--- Begin The input ---
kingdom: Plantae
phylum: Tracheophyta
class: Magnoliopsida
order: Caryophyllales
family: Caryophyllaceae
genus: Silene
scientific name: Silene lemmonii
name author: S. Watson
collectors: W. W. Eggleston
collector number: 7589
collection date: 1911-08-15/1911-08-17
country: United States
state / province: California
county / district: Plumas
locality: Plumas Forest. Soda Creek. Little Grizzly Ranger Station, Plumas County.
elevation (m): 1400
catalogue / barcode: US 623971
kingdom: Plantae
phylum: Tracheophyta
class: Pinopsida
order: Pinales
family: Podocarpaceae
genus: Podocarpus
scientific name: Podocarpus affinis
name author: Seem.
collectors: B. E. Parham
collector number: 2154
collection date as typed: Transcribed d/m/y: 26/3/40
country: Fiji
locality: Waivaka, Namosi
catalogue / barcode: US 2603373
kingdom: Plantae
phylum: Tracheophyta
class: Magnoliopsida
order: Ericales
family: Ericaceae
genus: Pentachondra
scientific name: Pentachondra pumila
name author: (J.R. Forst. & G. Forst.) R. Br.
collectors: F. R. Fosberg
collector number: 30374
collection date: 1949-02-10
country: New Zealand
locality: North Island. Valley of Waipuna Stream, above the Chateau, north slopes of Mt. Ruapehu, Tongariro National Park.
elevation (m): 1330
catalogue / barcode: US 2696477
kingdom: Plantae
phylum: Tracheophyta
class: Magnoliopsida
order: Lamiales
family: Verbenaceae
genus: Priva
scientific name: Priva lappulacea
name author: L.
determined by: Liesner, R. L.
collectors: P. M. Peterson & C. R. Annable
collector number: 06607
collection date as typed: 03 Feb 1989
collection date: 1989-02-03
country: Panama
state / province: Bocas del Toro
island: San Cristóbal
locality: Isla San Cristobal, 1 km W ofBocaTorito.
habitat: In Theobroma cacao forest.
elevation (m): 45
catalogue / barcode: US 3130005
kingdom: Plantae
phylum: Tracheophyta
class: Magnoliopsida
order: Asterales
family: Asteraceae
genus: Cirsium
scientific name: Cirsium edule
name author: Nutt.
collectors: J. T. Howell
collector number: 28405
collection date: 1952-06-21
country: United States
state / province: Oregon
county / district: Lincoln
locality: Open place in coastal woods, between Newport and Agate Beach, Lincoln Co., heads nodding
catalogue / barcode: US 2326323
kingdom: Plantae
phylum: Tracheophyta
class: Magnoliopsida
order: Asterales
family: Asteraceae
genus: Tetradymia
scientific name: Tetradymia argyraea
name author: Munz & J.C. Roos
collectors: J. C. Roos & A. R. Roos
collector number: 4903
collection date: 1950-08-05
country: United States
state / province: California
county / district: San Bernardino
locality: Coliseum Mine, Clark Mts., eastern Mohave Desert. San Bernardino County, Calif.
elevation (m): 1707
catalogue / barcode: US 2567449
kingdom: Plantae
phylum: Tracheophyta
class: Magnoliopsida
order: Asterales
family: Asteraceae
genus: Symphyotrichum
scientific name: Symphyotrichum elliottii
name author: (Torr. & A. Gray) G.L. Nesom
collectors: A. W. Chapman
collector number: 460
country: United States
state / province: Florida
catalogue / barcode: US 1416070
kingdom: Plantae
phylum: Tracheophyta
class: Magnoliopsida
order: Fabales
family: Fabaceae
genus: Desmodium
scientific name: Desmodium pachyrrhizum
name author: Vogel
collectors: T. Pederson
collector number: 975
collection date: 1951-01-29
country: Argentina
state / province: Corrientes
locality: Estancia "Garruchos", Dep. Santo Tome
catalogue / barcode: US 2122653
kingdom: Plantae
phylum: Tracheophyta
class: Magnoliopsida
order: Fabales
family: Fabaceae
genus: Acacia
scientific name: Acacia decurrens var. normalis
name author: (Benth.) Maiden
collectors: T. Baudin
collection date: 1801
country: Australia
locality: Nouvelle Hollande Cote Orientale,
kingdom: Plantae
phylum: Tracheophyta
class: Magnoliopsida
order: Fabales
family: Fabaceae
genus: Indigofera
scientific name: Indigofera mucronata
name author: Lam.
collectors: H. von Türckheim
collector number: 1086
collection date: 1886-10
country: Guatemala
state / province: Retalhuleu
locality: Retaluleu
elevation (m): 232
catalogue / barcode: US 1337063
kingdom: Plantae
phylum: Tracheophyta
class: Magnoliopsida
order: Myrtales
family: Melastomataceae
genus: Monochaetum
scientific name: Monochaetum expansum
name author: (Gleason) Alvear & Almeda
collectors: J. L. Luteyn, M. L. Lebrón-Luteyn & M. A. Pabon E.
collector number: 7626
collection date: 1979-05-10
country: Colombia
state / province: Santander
--- End The input ---
**Objective:** Copy out every one of the records above line for line, changing nothing.

**Solution to the problem:**
kingdom: Plantae
phylum: Tracheophyta
class: Magnoliopsida
order: Caryophyllales
family: Caryophyllaceae
genus: Silene
scientific name: Silene lemmonii
name author: S. Watson
collectors: W. W. Eggleston
collector number: 7589
collection date: 1911-08-15/1911-08-17
country: United States
state / province: California
county / district: Plumas
locality: Plumas Forest. Soda Creek. Little Grizzly Ranger Station, Plumas County.
elevation (m): 1400
catalogue / barcode: US 623971
kingdom: Plantae
phylum: Tracheophyta
class: Pinopsida
order: Pinales
family: Podocarpaceae
genus: Podocarpus
scientific name: Podocarpus affinis
name author: Seem.
collectors: B. E. Parham
collector number: 2154
collection date as typed: Transcribed d/m/y: 26/3/40
country: Fiji
locality: Waivaka, Namosi
catalogue / barcode: US 2603373
kingdom: Plantae
phylum: Tracheophyta
class: Magnoliopsida
order: Ericales
family: Ericaceae
genus: Pentachondra
scientific name: Pentachondra pumila
name author: (J.R. Forst. & G. Forst.) R. Br.
collectors: F. R. Fosberg
collector number: 30374
collection date: 1949-02-10
country: New Zealand
locality: North Island. Valley of Waipuna Stream, above the Chateau, north slopes of Mt. Ruapehu, Tongariro National Park.
elevation (m): 1330
catalogue / barcode: US 2696477
kingdom: Plantae
phylum: Tracheophyta
class: Magnoliopsida
order: Lamiales
family: Verbenaceae
genus: Priva
scientific name: Priva lappulacea
name author: L.
determined by: Liesner, R. L.
collectors: P. M. Peterson & C. R. Annable
collector number: 06607
collection date as typed: 03 Feb 1989
collection date: 1989-02-03
country: Panama
state / province: Bocas del Toro
island: San Cristóbal
locality: Isla San Cristobal, 1 km W ofBocaTorito.
habitat: In Theobroma cacao forest.
elevation (m): 45
catalogue / barcode: US 3130005
kingdom: Plantae
phylum: Tracheophyta
class: Magnoliopsida
order: Asterales
family: Asteraceae
genus: Cirsium
scientific name: Cirsium edule
name author: Nutt.
collectors: J. T. Howell
collector number: 28405
collection date: 1952-06-21
country: United States
state / province: Oregon
county / district: Lincoln
locality: Open place in coastal woods, between Newport and Agate Beach, Lincoln Co., heads nodding
catalogue / barcode: US 2326323
kingdom: Plantae
phylum: Tracheophyta
class: Magnoliopsida
order: Asterales
family: Asteraceae
genus: Tetradymia
scientific name: Tetradymia argyraea
name author: Munz & J.C. Roos
collectors: J. C. Roos & A. R. Roos
collector number: 4903
collection date: 1950-08-05
country: United States
state / province: California
county / district: San Bernardino
locality: Coliseum Mine, Clark Mts., eastern Mohave Desert. San Bernardino County, Calif.
elevation (m): 1707
catalogue / barcode: US 2567449
kingdom: Plantae
phylum: Tracheophyta
class: Magnoliopsida
order: Asterales
family: Asteraceae
genus: Symphyotrichum
scientific name: Symphyotrichum elliottii
name author: (Torr. & A. Gray) G.L. Nesom
collectors: A. W. Chapman
collector number: 460
country: United States
state / province: Florida
catalogue / barcode: US 1416070
kingdom: Plantae
phylum: Tracheophyta
class: Magnoliopsida
order: Fabales
family: Fabaceae
genus: Desmodium
scientific name: Desmodium pachyrrhizum
name author: Vogel
collectors: T. Pederson
collector number: 975
collection date: 1951-01-29
country: Argentina
state / province: Corrientes
locality: Estancia "Garruchos", Dep. Santo Tome
catalogue / barcode: US 2122653
kingdom: Plantae
phylum: Tracheophyta
class: Magnoliopsida
order: Fabales
family: Fabaceae
genus: Acacia
scientific name: Acacia decurrens var. normalis
name author: (Benth.) Maiden
collectors: T. Baudin
collection date: 1801
country: Australia
locality: Nouvelle Hollande Cote Orientale,
kingdom: Plantae
phylum: Tracheophyta
class: Magnoliopsida
order: Fabales
family: Fabaceae
genus: Indigofera
scientific name: Indigofera mucronata
name author: Lam.
collectors: H. von Türckheim
collector number: 1086
collection date: 1886-10
country: Guatemala
state / province: Retalhuleu
locality: Retaluleu
elevation (m): 232
catalogue / barcode: US 1337063
kingdom: Plantae
phylum: Tracheophyta
class: Magnoliopsida
order: Myrtales
family: Melastomataceae
genus: Monochaetum
scientific name: Monochaetum expansum
name author: (Gleason) Alvear & Almeda
collectors: J. L. Luteyn, M. L. Lebrón-Luteyn & M. A. Pabon E.
collector number: 7626
collection date: 1979-05-10
country: Colombia
state / province: Santander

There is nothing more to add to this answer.